→ The problem
Identify and pull out each line of the entries in which "wrist" occurs.

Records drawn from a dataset
[Start of Attachment]

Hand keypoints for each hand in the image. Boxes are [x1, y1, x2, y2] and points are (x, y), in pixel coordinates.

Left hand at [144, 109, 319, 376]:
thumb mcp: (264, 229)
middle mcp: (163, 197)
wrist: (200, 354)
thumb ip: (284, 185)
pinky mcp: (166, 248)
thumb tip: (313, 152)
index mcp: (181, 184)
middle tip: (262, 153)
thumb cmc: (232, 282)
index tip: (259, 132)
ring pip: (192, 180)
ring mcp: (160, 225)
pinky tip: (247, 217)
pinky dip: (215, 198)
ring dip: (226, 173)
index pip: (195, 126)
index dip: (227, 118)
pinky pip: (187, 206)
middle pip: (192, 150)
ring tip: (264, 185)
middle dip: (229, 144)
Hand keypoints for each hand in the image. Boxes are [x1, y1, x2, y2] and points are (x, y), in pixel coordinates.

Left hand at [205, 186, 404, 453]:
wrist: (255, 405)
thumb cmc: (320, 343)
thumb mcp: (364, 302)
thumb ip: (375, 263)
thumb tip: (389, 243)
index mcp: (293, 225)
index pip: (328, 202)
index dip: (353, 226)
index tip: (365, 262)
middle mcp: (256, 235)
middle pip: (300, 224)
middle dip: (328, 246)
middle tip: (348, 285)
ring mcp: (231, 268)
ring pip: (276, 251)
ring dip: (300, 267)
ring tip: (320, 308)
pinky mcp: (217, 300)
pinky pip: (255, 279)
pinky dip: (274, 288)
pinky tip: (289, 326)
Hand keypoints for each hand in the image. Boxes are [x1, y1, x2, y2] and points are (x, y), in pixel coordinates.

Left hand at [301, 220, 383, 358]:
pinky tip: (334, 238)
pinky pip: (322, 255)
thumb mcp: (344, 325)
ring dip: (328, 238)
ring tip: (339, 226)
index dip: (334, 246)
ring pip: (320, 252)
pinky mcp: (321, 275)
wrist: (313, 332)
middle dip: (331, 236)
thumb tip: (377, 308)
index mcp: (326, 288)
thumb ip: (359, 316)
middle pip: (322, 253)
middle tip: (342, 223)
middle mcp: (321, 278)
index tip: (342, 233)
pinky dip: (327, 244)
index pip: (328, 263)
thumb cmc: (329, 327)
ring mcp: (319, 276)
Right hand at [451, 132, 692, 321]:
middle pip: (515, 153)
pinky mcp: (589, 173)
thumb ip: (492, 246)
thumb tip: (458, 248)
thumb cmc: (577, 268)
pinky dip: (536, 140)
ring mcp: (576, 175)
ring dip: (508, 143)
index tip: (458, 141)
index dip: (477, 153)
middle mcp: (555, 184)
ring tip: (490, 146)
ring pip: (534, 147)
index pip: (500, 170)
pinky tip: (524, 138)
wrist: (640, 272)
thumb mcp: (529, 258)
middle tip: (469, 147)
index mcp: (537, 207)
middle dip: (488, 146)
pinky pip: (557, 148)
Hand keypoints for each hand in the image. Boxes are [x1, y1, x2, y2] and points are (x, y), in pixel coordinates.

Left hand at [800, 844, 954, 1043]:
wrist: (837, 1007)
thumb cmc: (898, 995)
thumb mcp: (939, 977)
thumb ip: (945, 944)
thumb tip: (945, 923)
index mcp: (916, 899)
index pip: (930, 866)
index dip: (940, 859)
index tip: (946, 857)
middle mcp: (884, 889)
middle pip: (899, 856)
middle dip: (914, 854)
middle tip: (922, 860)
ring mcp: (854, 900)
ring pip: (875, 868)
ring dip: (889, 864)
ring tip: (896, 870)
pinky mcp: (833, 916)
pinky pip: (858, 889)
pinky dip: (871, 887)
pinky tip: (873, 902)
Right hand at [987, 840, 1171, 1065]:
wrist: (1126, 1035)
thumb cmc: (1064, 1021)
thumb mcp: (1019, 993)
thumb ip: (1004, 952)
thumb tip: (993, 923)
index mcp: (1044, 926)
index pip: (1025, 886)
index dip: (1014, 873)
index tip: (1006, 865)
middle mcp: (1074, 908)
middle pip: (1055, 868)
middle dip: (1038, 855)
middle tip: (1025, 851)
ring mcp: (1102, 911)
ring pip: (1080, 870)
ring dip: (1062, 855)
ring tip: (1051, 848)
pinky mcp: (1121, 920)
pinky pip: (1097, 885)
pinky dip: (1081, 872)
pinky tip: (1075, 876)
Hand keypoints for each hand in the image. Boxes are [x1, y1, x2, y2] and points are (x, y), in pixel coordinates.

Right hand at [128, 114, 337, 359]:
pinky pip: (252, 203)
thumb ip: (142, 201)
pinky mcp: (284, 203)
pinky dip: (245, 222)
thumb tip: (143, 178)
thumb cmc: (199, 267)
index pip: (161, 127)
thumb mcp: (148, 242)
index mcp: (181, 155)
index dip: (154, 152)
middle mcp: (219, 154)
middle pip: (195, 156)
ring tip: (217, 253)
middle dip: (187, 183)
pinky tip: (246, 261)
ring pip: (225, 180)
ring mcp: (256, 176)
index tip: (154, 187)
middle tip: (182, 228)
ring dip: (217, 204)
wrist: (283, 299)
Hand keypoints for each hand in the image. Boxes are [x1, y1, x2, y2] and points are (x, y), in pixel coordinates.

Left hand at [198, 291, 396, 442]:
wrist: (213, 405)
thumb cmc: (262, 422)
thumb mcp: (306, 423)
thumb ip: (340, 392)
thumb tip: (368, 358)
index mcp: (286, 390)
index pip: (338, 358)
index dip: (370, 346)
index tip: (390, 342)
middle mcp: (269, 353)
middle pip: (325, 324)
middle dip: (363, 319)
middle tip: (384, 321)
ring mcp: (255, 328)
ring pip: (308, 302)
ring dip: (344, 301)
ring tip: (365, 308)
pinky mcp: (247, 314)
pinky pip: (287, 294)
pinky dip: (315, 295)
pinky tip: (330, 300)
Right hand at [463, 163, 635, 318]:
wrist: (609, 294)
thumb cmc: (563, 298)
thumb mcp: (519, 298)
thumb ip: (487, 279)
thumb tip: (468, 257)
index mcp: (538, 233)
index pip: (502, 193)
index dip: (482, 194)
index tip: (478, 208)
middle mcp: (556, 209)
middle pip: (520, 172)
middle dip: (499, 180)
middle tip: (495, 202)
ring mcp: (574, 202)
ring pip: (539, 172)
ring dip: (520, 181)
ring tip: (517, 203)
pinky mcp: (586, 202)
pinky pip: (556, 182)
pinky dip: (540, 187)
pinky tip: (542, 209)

[End of Attachment]

→ Solution
wrist: (200, 354)
wrist: (255, 405)
wrist: (313, 332)
wrist: (640, 272)
wrist: (837, 1007)
wrist: (1126, 1035)
wrist: (283, 299)
wrist: (213, 405)
wrist: (609, 294)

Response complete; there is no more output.